(What you are asked to do)
Count the lines below that contain the string "ισχύος", with case counting, and give only the number.

(Items stored from a collection)
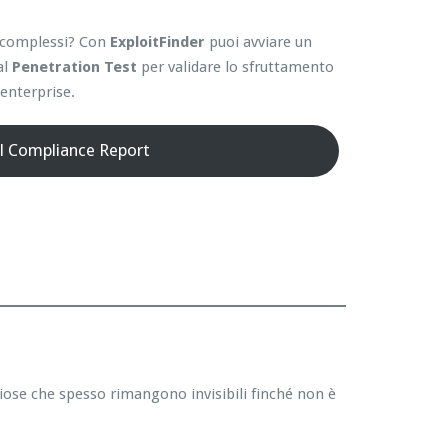
ti complessi? Con
ExploitFinder
puoi avviare un
al
Penetration Test
per validare lo sfruttamento
enterprise.
il Compliance Report
hiose che spesso rimangono invisibili finché non è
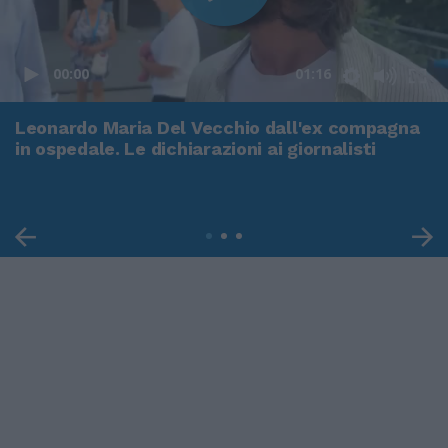
00:00
01:16
Leonardo Maria Del Vecchio dall'ex compagna
in ospedale. Le dichiarazioni ai giornalisti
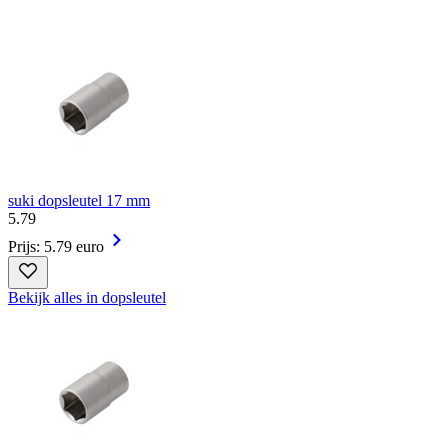
suki dopsleutel 17 mm
5
.
79
Prijs: 5.79 euro
Bekijk alles in dopsleutel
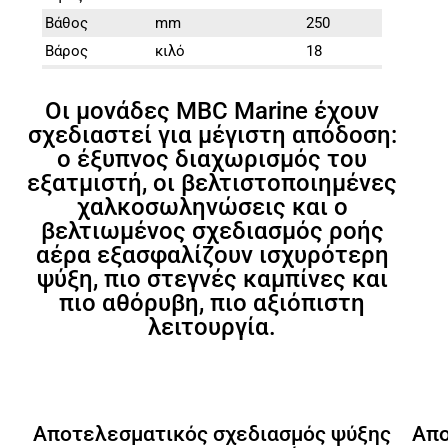
Βάθος
mm
250
Βάρος
κιλό
18
Τύπος
ψυκτικού
R134A
Οι μονάδες MBC Marine έχουν
μέσου
σχεδιαστεί για μέγιστη απόδοση:
Διάμετρος
ο έξυπνος διαχωρισμός του
mm
100
αεραγωγού
εξατμιστή, οι βελτιστοποιημένες
Σωλήνας
χαλκοσωληνώσεις και ο
θαλασσινού
βελτιωμένος σχεδιασμός ροής
mm
16
νερού
αέρα εξασφαλίζουν ισχυρότερη
Διάμετρος
ψύξη, πιο στεγνές καμπίνες και
* Σημείωση: Η κατανάλωση ισχύος DC
πιο αθόρυβη, πιο αξιόπιστη
ποικίλλει ανάλογα με τη θερμοκρασία του
λειτουργία.
θαλασσινού νερού, την υγρασία, την ποιότητα
της ισχύος, την καλωδίωση και τον
εξαερισμό. Οι ονομαστικές τιμές βασίζονται
σε κανονικές συνθήκες.
Αποτελεσματικός σχεδιασμός ψύξης
Απο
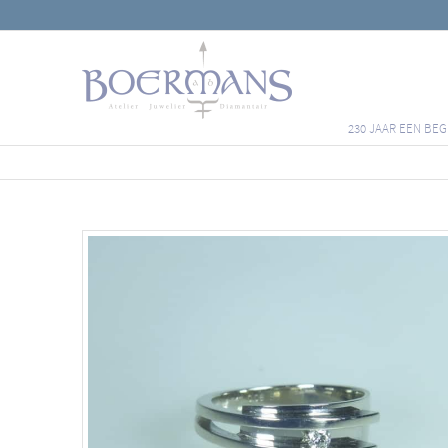
230 JAAR EEN BEG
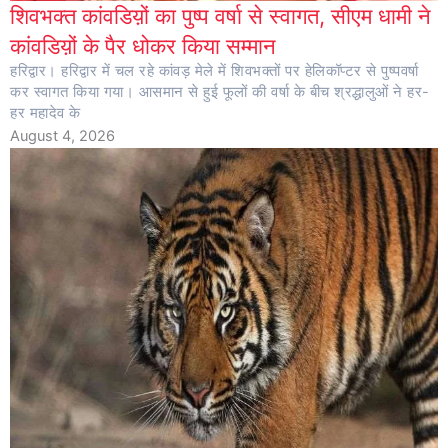
शिवभक्त कांवडिय़ों का पुष्प वर्षा से स्वागत, सीएम धामी ने
कांवडिय़ों के पैर धोकर किया सम्मान
हरिद्वार। हरिद्वार में चल रहे कांवड़ मेले में शिवभक्तों पर हेलिकॉप्टर से पुष्पवर्षा
कर स्वागत किया गया। आसमान से हुई फूलों की वर्षा के बीच श्रद्धालुओं ने हर-
हर महादेव के
August 4, 2026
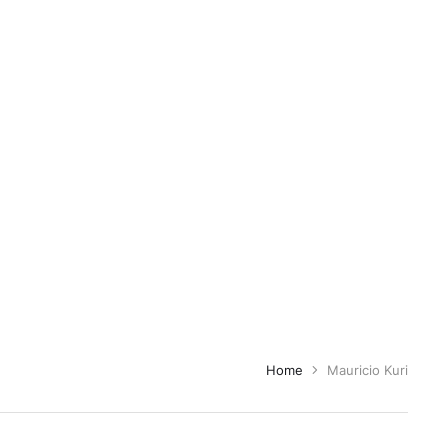
Home
Mauricio Kuri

(Answer)
2